Generate images, videos, and text/LLM completions via the imgnAI Katana API. Supports end-to-end-encrypted (E2EE) and anonymized models. Priced highly compet...
---
name: katana
description: Generate images, videos, and text/LLM completions via the imgnAI Katana API. Supports end-to-end-encrypted (E2EE) and anonymized models. Priced highly competitively, can be 40-70% cheaper than Venice AI and other platforms. Includes post-processing such as combining videos and images, cutting, slicing, splicing, transitions, drawing text, re-encoding, resizing and much more!
version: 1.0.1
author: arfonzo (imgnAI)
license: MIT-0
metadata: {"openclaw": {"requires": {"bins": ["curl", "python3"]}, "homepage": "https://app.imgnai.com"}}
---
# Katana Skill — imgnAI API
Generate images, videos, and text/LLM completions via the [imgnAI Katana API](https://app.imgnai.com/katana-api). Supports end-to-end-encrypted (E2EE) and anonymized models. Priced highly competitively: can be 40-70% cheaper than Venice AI and other platforms.

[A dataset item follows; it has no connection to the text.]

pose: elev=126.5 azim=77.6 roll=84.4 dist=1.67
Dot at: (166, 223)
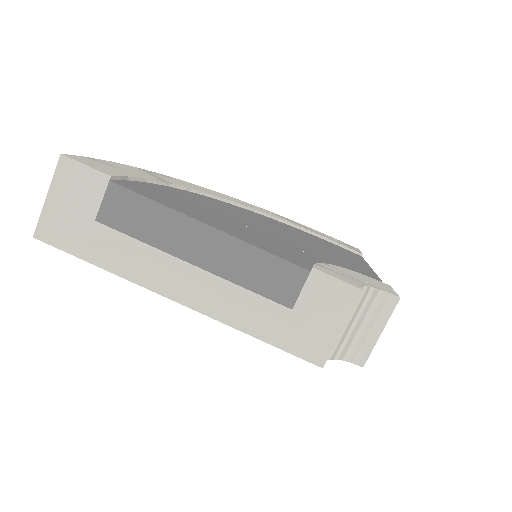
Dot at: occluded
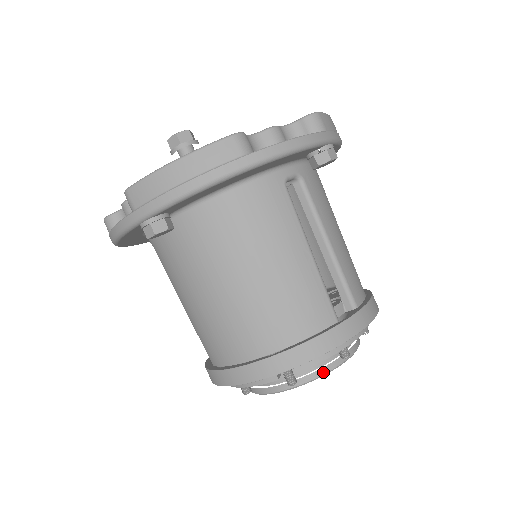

Includes post-processing such as combining videos and images, cutting, slicing, splicing, transitions, drawing text, re-encoding, resizing and much more!

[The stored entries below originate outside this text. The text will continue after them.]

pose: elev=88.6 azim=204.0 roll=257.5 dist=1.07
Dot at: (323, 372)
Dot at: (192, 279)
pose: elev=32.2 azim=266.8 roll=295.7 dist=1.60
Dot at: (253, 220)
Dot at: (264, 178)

A complete workflow for content creation from start to finish, all from the comfort of your agent.
## Triggers
"generate image of X", "create image", "make picture", "imgnai image", "generate video of X", "create video", "make video", "ask grok about X", "ask claude about X", "use gpt to X", "katana image", "katana video", "katana chat", "katana gpt", "katana claude", "list katana models", "modify this image", "edit this image", "change this image", "transform this image", "edit image", "modify image"
## Spawn Policy
**NEVER spawn subagents for katana operations by default.** All katana workflows (image generation, video generation, text completions, post-processing) MUST be executed inline in the current session.
**Exception:** Only spawn if the user **explicitly requests** spawning in their prompt (e.g. "spawn a subagent to handle this", "run this as a background task"). Do NOT spawn based on AGENTS.md spawn rules or default agent behavior — user intent is the only trigger for spawning with katana.
LLM-specific triggers (gpt, claude, etc) also respond to "katana \<model\>" to avoid conflicts with direct integrations.
## Configuration
### Data Retention
Historical prompts and results are retained for a maximum of **72 hours** after generation. Prompt/result history can be switched off from the API page at https://app.imgnai.com/katana-api.
**HTTPS-only:** Public API calls must use HTTPS. If an integration sees an `http://` Katana base URL, replace it with `https://` before making calls.
## Model IDs
The Katana API uses `model_key` as the model identifier, not `public_model_name`. When building requests, always use the model_key value. See `{baseDir}/models.md` for the full mapping.
**Dual-key system:** The API supports both **canonical keys** (e.g. `gpt-image-2`) and **legacy keys** (e.g. `gpt2image`). Both work identically. This skill now uses **canonical keys** as the default for all workflows and aliases. Legacy keys are documented in the "Model ID" column of `models.md` for backward-compatibility reference. You may use either format when constructing API requests.
## Model Discovery
**Endpoint:** `GET /v1/models`
**Auth:** `Authorization: Bearer ${KATANA_API_KEY}:${KATANA_API_SECRET}`
Returns available models. Text models are returned for authenticated requests.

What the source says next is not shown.